Japan is considering loosening the rules for using force against foreign balloons that have been seen flying over the country in recent years, according to the nation’s defense ministry. Under the current regulations, the Japan Self-Defense Forces (SDF) are only authorized to shoot down foreign objects in self-defense or in times of emergency, reported Japanese broadcaster NHK.
At a meeting on February 15, the ministry proposed that Japan’s military be allowed to use weapons against intrusive objects, as the SDF law allows for “necessary measures” to be taken against foreign aircraft that intrude Japan’s airspace. Defense Minister Yasukazu Hamada also declared on February 14 that the military can take necessary measures to bring down foreign balloons violating Japan’s airspace in order to protect the country’s citizens. Hamada said the military would be allowed to use weapons, including air-to-air missiles, against foreign balloons in accordance with the SDF law.
The recent downing of a Chinese surveillance balloon by the U.S. military has brought attention to the fact that similar objects had been spotted flying over Japan in previous years. On Tuesday, the Japanese defense ministry said that unidentified flying objects seen in Japan between 2019 and 2021 are “strongly presumed” to be unmanned reconnaissance balloons flown by China. Tokyo contacted Beijing to verify the incidents and demanded that such incursions never occur again. The Chinese foreign ministry acknowledged Japan’s claims, adding that “Japan needs to be objective and impartial” on the matter.

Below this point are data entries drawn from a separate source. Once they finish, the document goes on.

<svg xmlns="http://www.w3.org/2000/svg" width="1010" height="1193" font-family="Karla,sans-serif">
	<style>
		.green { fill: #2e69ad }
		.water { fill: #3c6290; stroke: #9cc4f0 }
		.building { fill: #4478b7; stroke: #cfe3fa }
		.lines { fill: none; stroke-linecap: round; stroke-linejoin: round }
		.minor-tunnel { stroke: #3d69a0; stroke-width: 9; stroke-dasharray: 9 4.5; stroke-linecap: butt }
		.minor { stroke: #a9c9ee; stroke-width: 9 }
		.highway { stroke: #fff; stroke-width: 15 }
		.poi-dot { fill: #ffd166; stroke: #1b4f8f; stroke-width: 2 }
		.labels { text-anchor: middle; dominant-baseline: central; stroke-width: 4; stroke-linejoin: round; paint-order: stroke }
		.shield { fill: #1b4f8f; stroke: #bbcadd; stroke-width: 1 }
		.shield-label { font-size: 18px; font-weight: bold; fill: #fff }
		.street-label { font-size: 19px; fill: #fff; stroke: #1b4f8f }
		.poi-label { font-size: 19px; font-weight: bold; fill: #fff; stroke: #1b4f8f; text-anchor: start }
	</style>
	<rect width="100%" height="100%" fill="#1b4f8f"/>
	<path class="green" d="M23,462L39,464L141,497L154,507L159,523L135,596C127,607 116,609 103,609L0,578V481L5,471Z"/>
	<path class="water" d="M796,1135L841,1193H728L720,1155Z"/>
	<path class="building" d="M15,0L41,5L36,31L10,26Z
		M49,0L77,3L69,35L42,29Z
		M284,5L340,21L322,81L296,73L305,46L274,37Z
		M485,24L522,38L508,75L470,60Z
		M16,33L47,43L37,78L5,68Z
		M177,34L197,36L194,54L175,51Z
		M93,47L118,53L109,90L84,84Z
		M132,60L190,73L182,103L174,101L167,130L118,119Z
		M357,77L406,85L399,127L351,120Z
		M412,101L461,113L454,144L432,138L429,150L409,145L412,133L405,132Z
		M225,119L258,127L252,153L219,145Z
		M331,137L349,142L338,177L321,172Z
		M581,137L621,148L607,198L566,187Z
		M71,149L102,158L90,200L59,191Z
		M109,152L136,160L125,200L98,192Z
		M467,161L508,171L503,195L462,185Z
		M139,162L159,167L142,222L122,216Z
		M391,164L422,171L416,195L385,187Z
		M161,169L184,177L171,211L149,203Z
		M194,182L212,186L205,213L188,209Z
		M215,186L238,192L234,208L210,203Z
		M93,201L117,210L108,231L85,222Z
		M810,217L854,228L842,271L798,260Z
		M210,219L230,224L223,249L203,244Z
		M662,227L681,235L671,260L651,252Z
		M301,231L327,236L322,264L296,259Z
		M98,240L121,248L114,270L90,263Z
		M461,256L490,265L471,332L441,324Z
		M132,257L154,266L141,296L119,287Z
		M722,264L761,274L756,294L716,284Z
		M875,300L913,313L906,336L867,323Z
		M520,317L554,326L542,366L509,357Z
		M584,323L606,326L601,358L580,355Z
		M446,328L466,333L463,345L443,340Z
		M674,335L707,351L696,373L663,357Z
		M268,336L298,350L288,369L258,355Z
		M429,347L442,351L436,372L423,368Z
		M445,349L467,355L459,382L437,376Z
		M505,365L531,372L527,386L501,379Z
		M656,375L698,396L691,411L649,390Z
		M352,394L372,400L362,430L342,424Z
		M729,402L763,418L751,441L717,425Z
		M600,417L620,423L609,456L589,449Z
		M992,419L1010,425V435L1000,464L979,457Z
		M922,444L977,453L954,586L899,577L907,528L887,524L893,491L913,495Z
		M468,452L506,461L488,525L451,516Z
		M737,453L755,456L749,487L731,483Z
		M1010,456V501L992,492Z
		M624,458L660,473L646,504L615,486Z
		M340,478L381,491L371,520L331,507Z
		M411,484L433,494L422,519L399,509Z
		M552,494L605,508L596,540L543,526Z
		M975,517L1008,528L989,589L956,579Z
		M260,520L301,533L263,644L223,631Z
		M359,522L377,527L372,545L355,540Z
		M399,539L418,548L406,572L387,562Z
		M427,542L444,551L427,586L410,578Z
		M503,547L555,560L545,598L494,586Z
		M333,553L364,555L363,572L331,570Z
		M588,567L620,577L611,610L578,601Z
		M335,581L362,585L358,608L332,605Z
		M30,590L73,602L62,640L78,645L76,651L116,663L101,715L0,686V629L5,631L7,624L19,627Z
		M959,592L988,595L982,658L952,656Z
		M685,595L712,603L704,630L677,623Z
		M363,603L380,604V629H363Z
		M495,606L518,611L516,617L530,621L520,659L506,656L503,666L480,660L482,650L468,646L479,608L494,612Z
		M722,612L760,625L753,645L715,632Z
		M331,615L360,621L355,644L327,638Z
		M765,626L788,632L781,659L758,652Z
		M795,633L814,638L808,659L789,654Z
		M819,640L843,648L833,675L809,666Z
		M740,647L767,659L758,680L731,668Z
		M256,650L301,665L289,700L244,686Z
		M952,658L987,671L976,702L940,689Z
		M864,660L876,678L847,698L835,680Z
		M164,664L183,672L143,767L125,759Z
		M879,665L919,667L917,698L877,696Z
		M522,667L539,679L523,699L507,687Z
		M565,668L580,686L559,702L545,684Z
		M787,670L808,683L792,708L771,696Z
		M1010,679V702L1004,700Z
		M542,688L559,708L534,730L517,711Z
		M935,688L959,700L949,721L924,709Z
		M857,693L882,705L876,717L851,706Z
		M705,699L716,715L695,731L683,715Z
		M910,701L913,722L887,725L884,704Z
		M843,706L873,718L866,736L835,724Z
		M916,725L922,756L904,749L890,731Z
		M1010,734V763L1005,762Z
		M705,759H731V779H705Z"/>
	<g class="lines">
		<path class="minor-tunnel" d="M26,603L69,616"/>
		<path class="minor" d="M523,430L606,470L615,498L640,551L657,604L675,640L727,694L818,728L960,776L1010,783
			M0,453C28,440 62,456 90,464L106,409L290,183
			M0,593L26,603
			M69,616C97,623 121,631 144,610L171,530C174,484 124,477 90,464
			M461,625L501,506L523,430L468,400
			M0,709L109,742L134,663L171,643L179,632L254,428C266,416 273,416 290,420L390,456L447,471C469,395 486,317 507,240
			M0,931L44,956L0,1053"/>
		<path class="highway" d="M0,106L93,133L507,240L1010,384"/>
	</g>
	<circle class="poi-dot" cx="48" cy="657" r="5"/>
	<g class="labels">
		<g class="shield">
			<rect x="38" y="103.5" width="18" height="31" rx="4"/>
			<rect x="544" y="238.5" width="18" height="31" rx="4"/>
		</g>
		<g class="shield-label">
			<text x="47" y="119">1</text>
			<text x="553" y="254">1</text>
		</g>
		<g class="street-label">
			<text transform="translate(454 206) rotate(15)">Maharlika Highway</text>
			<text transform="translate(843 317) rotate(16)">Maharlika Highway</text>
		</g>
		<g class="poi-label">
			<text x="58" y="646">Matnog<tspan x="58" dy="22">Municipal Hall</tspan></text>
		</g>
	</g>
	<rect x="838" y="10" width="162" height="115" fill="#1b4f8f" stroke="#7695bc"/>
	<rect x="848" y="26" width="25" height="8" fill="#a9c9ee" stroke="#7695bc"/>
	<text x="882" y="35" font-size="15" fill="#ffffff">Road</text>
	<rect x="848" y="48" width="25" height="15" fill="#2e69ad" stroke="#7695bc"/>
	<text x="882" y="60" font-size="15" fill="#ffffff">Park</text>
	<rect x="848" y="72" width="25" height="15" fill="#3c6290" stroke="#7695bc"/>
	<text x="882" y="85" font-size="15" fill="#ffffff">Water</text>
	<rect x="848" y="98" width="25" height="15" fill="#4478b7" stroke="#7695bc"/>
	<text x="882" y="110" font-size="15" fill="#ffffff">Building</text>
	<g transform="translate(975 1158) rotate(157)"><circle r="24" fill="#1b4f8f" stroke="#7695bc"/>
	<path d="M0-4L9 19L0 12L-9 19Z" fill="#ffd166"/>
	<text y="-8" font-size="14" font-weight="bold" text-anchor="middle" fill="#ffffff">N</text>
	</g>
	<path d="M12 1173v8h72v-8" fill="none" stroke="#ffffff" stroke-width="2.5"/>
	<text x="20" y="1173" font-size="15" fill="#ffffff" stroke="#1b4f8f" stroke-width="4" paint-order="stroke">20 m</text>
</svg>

Taiwan also claimed to have detected Chinese balloons flying over the self-ruled island last year and vowed to take appropriate measures against new threats, including shooting them down, based on the level of concern.
Defense Minister Hamada also announced on Tuesday that Japan plans to bulk-order Tomahawk cruise missiles from the United States by March next year as it begins its rapid military build-up. The ship-launched version of the munition, which can fly more than 621 miles, would have enough range to hit targets inside China. Japan’s latest defense budget, which will be 25% higher than last year, includes $1.6 billion to buy cruise missiles, part of its biggest military build-up since World War II.
Japan’s move is widely seen as a departure from its post-war constitution, which renounces war or the use of force in settling international disputes. However, Prime Minister Fumio Kishida said that Japan would maintain its exclusively defense-oriented policy, which states that defensive force could only be used in the event of an attack.